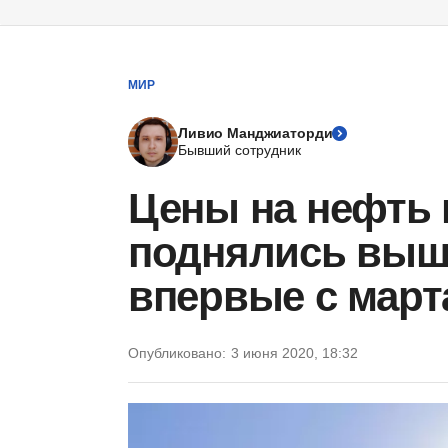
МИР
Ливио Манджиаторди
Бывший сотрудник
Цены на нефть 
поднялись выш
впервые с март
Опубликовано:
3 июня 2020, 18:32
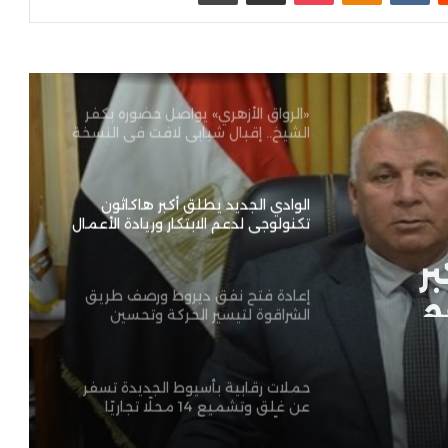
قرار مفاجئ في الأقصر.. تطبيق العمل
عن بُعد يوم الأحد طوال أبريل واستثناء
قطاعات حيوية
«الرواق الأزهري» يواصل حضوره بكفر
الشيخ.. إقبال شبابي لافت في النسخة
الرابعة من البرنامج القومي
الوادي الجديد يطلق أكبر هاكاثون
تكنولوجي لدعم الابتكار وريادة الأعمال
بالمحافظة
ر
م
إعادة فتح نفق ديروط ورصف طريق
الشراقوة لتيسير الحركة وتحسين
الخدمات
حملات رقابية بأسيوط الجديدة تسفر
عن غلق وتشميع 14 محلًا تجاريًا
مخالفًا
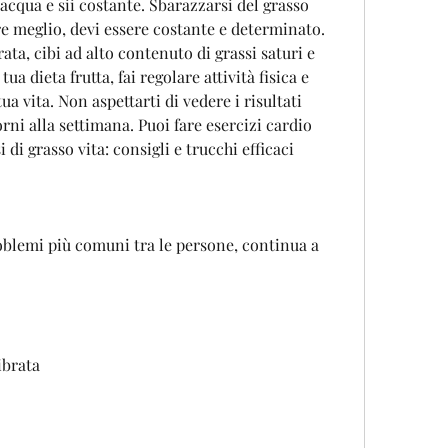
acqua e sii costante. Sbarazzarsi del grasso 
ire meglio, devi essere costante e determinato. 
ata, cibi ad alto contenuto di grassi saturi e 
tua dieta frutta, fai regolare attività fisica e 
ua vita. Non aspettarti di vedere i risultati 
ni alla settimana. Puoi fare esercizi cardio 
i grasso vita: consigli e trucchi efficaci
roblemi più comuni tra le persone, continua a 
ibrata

::::

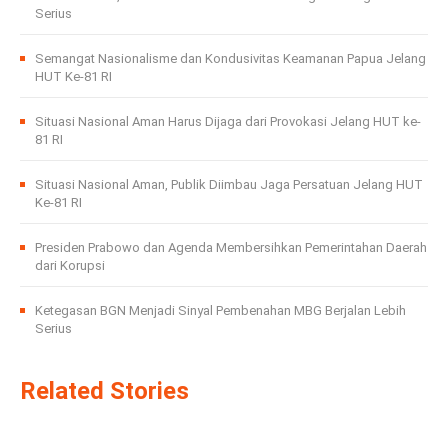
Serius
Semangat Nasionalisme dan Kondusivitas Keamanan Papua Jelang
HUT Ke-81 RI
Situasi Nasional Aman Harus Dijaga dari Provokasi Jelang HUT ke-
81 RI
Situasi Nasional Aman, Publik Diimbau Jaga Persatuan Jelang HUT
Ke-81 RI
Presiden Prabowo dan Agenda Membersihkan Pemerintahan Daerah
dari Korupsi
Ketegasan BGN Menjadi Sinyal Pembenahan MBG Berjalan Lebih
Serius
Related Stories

::::

▸ **Your assignment**
Reproduce exactly the lines above starting at the line containing "تكنولوجي لدعم الابتكار وريادة الأعمال" and ending at the line containing "ni alla settimana. Puoi fare esercizi cardio", including both, but not the pictures.

▸ **Exercise answer**
تكنولوجي لدعم الابتكار وريادة الأعمال
بالمحافظة
ر
م
إعادة فتح نفق ديروط ورصف طريق
الشراقوة لتيسير الحركة وتحسين
الخدمات
حملات رقابية بأسيوط الجديدة تسفر
عن غلق وتشميع 14 محلًا تجاريًا
مخالفًا
acqua e sii costante. Sbarazzarsi del grasso 
ire meglio, devi essere costante e determinato. 
ata, cibi ad alto contenuto di grassi saturi e 
tua dieta frutta, fai regolare attività fisica e 
ua vita. Non aspettarti di vedere i risultati 
ni alla settimana. Puoi fare esercizi cardio 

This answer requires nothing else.